Q: What value does blockchain technology offer to elections?

The blockchain storage method performed two functions in the 2018 pilots. First, it secured the incoming votes from 144 voters in 31 countries from manipulation. Second, it functioned as the secure infrastructure that enabled a transparent post-election audit of a voter-verified ballot.

Q: Why is blockchain technology, which is used to secure bitcoin, relevant to elections?

The advantage of a “public blockchain”, which is the type used to distribute trust and secure bitcoin, is not relevant in elections because elections are jurisdiction-specific (e.g. cities, counties, countries), and require the ability to ensure that participation in the blockchain happens within the boundaries of that jurisdiction. As such, a “permissioned blockchain”, rather than a public blockchain, is ideal for West Virginia to provide 24 counties with a single infrastructure to store voting transactions, and to ensure that all validating nodes operate within U.S. boundaries. 

Q: Was the voter’s ballot private?

Yes. When the voter submits their ballot, an anonymous voter ID (AVID) is created in the smartphone application that is cryptographically attached to all voting transactions. Only the voter knows the AVID linked to their own identity.

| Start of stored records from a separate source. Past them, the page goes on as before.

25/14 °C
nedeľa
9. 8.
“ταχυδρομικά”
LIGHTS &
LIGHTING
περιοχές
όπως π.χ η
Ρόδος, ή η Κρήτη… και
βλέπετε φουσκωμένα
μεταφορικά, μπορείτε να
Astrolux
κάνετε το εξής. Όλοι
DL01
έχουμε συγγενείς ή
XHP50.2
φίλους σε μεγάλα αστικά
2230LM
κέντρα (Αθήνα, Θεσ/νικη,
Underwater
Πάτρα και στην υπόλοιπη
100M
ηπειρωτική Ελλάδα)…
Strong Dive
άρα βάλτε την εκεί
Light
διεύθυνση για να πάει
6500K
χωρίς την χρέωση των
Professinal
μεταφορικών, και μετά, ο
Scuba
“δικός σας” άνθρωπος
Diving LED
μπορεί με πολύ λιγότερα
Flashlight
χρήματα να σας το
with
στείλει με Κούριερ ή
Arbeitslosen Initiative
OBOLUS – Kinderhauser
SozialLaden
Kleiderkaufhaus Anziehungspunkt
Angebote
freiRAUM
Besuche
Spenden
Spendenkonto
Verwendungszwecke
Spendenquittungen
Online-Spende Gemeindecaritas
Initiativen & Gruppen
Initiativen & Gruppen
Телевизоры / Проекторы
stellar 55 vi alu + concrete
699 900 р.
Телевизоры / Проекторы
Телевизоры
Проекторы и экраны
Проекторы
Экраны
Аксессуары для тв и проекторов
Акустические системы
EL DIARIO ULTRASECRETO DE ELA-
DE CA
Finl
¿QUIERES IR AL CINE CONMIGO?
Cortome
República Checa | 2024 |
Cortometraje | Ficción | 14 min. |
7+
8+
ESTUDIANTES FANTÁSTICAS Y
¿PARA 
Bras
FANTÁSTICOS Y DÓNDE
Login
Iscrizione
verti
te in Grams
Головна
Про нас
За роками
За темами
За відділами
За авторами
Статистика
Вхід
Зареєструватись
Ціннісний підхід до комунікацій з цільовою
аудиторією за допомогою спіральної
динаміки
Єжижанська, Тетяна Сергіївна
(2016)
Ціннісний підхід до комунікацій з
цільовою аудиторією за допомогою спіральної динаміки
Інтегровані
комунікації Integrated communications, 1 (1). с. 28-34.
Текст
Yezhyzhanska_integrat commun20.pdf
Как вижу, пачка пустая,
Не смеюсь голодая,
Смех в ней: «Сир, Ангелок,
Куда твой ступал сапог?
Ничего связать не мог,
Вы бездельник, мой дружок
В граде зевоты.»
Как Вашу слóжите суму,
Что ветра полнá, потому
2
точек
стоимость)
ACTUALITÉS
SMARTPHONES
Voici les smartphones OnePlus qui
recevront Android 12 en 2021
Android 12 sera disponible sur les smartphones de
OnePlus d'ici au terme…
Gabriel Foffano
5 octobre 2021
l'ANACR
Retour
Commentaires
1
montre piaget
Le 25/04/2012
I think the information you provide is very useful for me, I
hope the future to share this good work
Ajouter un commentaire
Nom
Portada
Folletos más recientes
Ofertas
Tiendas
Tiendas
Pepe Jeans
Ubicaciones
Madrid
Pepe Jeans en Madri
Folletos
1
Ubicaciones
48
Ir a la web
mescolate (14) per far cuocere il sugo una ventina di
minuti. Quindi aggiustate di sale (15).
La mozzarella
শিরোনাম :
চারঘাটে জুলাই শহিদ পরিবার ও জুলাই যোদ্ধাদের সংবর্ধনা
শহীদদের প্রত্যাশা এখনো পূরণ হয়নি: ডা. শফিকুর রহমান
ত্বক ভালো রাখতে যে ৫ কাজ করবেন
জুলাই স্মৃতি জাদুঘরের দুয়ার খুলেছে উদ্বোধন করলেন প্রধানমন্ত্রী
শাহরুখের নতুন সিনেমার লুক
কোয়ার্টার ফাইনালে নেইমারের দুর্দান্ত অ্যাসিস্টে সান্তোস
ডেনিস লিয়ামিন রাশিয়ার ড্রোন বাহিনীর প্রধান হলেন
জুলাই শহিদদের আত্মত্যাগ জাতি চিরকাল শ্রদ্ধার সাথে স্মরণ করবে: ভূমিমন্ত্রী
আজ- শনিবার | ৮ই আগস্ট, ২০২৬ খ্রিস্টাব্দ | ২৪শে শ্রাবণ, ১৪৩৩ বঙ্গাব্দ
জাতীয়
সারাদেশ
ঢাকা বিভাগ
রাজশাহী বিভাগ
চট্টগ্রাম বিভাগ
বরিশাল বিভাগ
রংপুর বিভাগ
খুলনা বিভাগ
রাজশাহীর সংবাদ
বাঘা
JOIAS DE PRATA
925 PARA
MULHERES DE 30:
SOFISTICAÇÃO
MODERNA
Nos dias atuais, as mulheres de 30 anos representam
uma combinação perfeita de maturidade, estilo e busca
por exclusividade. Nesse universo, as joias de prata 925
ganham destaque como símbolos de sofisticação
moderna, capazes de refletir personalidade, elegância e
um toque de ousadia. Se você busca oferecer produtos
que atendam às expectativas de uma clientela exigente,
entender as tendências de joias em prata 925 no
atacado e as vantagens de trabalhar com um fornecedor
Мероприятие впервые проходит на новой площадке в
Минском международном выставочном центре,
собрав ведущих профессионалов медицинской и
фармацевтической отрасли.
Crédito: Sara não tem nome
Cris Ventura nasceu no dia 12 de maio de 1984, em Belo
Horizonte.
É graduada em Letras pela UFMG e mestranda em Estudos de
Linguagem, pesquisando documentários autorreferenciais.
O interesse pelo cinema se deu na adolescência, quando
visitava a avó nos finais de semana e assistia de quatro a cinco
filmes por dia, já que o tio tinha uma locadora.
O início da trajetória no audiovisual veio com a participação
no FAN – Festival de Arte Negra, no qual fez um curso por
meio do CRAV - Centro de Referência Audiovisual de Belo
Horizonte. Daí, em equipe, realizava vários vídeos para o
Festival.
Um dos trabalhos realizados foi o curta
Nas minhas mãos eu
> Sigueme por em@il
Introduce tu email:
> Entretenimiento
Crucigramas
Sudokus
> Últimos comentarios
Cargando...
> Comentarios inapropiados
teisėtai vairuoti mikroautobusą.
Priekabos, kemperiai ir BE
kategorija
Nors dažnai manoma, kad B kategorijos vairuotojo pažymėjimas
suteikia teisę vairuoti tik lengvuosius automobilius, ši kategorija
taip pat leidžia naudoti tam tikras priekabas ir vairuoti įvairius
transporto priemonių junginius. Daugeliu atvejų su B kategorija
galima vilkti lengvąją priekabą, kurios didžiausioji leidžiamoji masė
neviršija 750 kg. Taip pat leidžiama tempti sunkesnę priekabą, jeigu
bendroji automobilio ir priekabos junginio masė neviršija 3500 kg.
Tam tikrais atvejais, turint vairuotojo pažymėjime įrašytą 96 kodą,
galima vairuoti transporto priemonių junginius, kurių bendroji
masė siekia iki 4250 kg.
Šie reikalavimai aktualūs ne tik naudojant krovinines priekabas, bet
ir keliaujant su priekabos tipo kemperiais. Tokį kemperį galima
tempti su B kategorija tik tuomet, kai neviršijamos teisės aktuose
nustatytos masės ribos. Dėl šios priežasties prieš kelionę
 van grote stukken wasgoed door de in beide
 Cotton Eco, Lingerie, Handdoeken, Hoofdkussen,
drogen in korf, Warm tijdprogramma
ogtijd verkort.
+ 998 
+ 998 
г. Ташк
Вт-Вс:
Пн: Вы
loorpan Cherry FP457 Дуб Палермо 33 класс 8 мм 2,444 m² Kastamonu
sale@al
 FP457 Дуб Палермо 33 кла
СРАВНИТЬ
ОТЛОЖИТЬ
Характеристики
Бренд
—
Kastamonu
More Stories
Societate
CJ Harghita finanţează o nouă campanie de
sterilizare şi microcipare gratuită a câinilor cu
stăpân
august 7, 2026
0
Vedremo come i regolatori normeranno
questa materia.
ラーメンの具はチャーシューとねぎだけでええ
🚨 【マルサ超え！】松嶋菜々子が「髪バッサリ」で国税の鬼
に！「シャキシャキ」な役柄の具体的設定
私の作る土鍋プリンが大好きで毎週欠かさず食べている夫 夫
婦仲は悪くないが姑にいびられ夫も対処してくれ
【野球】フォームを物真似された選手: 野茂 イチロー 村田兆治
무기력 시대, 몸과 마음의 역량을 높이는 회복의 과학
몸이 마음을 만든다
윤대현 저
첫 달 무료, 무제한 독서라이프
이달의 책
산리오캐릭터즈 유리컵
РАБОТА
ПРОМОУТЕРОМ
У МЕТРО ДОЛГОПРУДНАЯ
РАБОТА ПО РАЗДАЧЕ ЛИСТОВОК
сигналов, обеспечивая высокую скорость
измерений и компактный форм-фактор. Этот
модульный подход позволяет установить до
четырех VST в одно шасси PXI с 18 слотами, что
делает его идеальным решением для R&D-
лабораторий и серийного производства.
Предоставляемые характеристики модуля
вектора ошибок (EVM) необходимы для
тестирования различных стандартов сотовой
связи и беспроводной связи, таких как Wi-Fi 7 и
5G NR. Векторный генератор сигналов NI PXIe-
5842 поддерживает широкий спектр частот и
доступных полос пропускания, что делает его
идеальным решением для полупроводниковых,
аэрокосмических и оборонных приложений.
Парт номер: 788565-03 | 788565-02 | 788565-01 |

Q: Were West Virginia’s county clerks able to perform post-election audits on ballots printed from the blockchain?

Yes, and according to Donald Kersey, West Virginia’s General Counsel, “the West Virginia county clerks were quite pleased with their ability to audit the ballots printed from the blockchain both before and after being tabulated.”

Every ballot was voter-verified. For a small number of voters who accidentally submitted their ballots before voting on every contest, each voter was able to spoil their ballot and cast another. Since blockchain storage is immutable, spoiling the first ballot does not remove it from the blockchain. Both blockchain-stored ballots had the same anonymous voter ID; only the one with the latest timestamp was printed and tabulated.

Progress in elections is slow, and many believe that is a good thing. New technology and new methods inevitably go through a series of trials, and it is through these trials that we learn what works well and where adjustments need to be made.

Voatz is in an exhilarating period of rapid learning and iteration. We look forward to serving election officials who seek to bring greater security and convenience to their voters, regardless of their circumstances.